• **TRY IT**:
Recast every text line in the listing below as a numbered list. Omit blank lines, and leave the pictures out.

—————

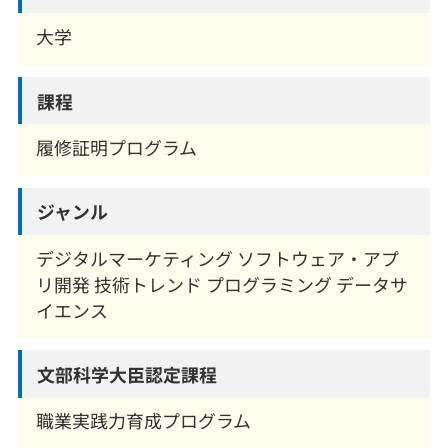
大学
課程
履修証明プログラム
ジャンル
デジタルマーケティング ソフトウェア・アプ
リ開発 技術トレンド プログラミング データサ
イエンス
文部科学大臣
認定課程
職業実践力育成プログラム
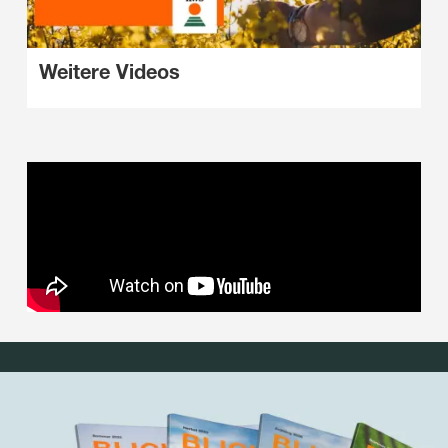
Weitere Videos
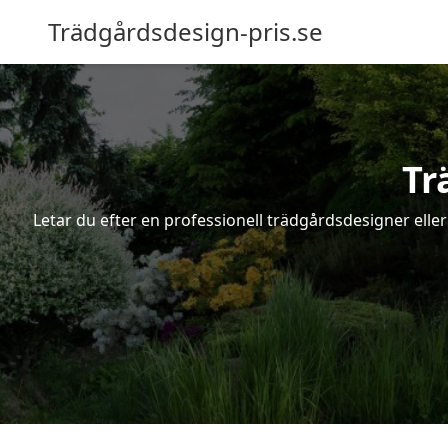
Trädgårdsdesign-pris.se
Tr
Letar du efter en professionell trädgårdsdesigner elle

—————

• **FINISHED TASK**:
1. 大学
2. 課程
3. 履修証明プログラム
4. ジャンル
5. デジタルマーケティング ソフトウェア・アプ
6. リ開発 技術トレンド プログラミング データサ
7. イエンス
8. 文部科学大臣
9. 認定課程
10. 職業実践力育成プログラム
11. Weitere Videos
12. Trädgårdsdesign-pris.se
13. Tr
14. Letar du efter en professionell trädgårdsdesigner elle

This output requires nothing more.